## Exercise description
In the entries below, find the line with "right eye: (718, 187)" and the line with "root of tail: (144, 148)". Reproduce those two lines and every line between them exactly, and nothing more.

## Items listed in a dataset
-------------------------

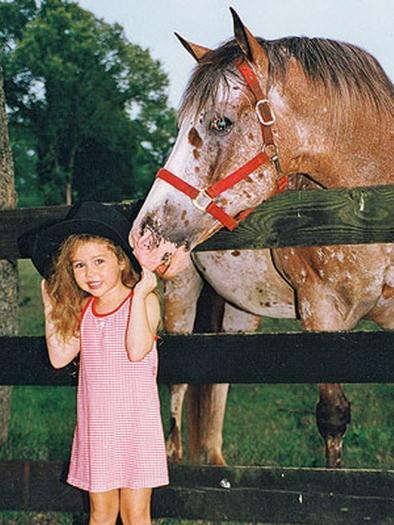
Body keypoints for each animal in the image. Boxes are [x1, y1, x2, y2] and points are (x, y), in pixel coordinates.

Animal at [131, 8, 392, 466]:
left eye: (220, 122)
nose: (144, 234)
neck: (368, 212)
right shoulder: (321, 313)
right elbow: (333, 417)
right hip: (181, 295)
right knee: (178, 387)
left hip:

-------------------------

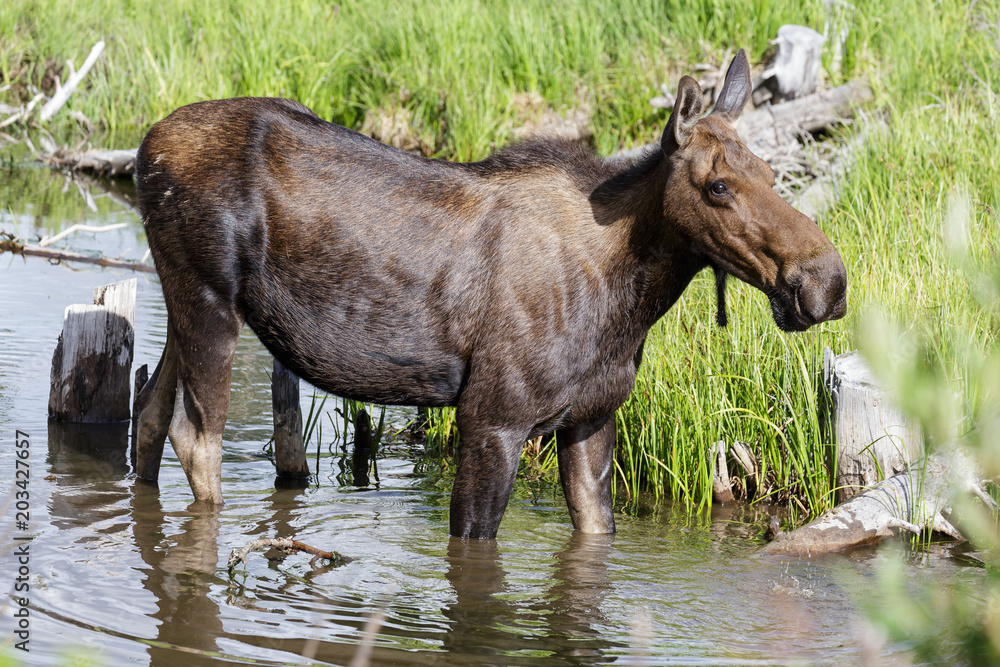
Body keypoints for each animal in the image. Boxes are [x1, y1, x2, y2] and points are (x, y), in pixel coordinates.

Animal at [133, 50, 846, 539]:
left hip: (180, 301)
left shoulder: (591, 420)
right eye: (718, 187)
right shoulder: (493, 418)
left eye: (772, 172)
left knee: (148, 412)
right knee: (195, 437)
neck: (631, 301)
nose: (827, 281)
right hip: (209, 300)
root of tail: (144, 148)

-------------------------

## Solution for this problem
right eye: (718, 187)
right shoulder: (493, 418)
left eye: (772, 172)
left knee: (148, 412)
right knee: (195, 437)
neck: (631, 301)
nose: (827, 281)
right hip: (209, 300)
root of tail: (144, 148)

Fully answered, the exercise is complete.